(Collected data)
---

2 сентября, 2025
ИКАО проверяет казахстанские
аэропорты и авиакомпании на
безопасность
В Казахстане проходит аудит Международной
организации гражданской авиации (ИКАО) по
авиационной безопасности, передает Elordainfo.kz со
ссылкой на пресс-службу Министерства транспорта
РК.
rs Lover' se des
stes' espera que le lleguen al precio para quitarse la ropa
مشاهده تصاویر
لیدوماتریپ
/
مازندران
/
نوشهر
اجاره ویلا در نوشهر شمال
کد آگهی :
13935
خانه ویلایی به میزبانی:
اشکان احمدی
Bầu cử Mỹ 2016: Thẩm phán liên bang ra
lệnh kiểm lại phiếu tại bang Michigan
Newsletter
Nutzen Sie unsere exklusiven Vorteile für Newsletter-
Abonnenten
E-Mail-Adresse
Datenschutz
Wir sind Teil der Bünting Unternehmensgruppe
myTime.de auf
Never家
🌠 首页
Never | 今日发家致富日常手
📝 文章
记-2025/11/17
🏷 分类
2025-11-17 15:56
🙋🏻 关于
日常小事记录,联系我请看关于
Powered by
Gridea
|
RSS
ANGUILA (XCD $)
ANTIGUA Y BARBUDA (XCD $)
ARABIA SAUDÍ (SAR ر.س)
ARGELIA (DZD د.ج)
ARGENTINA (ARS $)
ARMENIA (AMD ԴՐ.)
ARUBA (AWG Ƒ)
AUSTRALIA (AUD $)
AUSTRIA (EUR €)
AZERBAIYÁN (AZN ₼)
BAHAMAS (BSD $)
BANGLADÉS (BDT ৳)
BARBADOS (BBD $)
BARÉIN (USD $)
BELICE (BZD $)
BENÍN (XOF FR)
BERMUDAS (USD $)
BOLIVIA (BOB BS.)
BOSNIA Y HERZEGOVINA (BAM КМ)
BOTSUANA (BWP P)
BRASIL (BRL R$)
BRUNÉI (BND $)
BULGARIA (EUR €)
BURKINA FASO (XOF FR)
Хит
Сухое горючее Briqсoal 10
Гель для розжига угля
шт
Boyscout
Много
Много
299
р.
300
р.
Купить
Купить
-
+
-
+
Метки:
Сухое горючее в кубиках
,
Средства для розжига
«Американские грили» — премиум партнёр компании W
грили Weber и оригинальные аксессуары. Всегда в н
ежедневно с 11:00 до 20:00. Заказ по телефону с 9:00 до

---

> **What the exercise asks**: Each line above that contains "грили" must be copied out.

> **Output**:
«Американские грили» — премиум партнёр компании W
грили Weber и оригинальные аксессуары. Всегда в н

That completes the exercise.